After a nearly six-month suspension of commercial flights to China, United Airlines has announced that it will be resuming its US-China routes. The company said on Monday that it would be lifting the suspension it implemented in February after positive cases of the coronavirus had begun to appear in the country.

According to a statement, the company will resume service for customers wishing to travel from the US to China and vice versa on July 8. Service will be limited to two flights per week, between San Francisco and Shanghai's Pudong International Airport. The particular route will have a stopover in Seoul, South Korea.

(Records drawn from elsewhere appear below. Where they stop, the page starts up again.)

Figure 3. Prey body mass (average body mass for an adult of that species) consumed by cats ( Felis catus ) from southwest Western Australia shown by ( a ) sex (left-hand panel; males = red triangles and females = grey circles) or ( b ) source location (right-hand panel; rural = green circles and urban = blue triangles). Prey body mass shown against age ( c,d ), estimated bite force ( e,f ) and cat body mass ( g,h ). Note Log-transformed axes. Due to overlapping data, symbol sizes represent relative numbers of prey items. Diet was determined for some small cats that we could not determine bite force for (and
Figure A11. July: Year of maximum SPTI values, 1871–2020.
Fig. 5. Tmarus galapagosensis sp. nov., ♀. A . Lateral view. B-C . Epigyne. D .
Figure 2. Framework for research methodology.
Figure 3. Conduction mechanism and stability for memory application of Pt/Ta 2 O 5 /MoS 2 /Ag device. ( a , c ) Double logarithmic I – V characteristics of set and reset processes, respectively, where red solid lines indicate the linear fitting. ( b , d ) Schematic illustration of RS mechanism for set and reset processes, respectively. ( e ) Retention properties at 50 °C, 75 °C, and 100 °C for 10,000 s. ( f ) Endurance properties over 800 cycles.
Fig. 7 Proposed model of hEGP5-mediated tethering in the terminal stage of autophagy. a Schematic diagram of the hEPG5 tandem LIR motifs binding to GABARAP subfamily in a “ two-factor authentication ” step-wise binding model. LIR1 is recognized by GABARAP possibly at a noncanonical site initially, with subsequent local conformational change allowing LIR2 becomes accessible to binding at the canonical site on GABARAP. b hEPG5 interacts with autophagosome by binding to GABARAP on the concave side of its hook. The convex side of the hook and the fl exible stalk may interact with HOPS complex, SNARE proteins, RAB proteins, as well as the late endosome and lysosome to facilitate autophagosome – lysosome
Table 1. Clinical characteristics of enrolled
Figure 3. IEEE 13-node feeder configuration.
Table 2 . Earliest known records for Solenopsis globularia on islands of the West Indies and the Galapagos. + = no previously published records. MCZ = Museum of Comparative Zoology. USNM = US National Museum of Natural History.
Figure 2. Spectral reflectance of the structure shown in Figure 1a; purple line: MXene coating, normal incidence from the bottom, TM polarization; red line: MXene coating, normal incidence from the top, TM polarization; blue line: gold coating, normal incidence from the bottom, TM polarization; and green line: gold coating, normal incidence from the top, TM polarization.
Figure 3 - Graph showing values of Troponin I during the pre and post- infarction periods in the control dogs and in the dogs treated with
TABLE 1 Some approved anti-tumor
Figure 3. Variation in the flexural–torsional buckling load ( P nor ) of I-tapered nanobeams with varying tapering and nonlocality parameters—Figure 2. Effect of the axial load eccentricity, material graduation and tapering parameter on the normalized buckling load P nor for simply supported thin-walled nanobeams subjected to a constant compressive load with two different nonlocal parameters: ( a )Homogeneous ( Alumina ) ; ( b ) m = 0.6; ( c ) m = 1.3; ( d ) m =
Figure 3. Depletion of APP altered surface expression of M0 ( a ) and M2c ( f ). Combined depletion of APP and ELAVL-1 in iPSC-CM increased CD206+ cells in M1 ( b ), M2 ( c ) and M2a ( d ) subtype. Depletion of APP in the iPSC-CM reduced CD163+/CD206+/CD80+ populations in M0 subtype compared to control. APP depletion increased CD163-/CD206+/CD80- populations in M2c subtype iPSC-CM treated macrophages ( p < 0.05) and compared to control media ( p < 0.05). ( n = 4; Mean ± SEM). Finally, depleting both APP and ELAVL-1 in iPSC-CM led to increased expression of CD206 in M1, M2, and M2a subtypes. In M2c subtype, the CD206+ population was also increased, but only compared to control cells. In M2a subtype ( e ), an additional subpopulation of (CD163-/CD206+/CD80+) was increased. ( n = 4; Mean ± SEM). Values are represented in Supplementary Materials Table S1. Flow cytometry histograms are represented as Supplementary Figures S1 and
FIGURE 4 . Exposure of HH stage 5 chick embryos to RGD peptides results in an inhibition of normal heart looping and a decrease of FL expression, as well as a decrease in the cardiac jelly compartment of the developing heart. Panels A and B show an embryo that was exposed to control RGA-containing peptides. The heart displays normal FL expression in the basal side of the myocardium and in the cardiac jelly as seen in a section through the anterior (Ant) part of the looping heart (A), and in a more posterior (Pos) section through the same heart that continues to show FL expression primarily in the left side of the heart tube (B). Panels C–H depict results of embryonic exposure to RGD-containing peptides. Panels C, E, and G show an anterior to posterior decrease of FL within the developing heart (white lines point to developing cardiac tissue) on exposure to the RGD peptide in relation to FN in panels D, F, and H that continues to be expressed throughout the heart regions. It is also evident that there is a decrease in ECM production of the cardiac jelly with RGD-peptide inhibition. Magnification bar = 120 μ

United Airlines is the second major US carrier to resume its US-China passenger flights. Last week, Delta Air Lines officially restarted its flights between the US and China with two flights to Shanghai and back. One flight will leave from Seattle and the other leaving from Detroit. Both flights will also have stopovers in South Korea.

For United Airlines, its flights will only be departing from San Francisco to Shanghai on Wednesdays and Saturdays. Passengers traveling from China can board flights to San Francisco from Shanghai on Thursdays and Sundays. United Airlines will be using its Boeing 777-300ER airplanes for both flights.

United's vice-president of International Network and Alliances, Patrick Quayle, noted in a statement that the company's flights to mainland China are a point of pride in its 30-year history. The company considers the resumption of its US-China routes as a significant step forward in its efforts to rebuild its international network. Before the coronavirus pandemic, United Airlines was the US' largest carrier serving flights to and from China.

Apart from restarting its US-China flights, United Airlines also announced that it will be resuming its service to several other countries in Asia. This includes its flights to Tokyo, South Korea, and Singapore via Hong Kong.

The decision to resume passenger flights to and from China comes as both countries have agreed to allow a maximum of four weekly flights between their international airports. The agreement is part of a larger effort to gradually ease travel restrictions between the two nations in order to encourage economic recovery.

Other major US carriers are expected to follow suit in the coming months. American Airlines, which had suspended its US-China flights in February, had announced plans to restart its flights from Dallas to Beijing and Shanghai and flights from Los Angeles to Beijing and Shanghai sometime in October.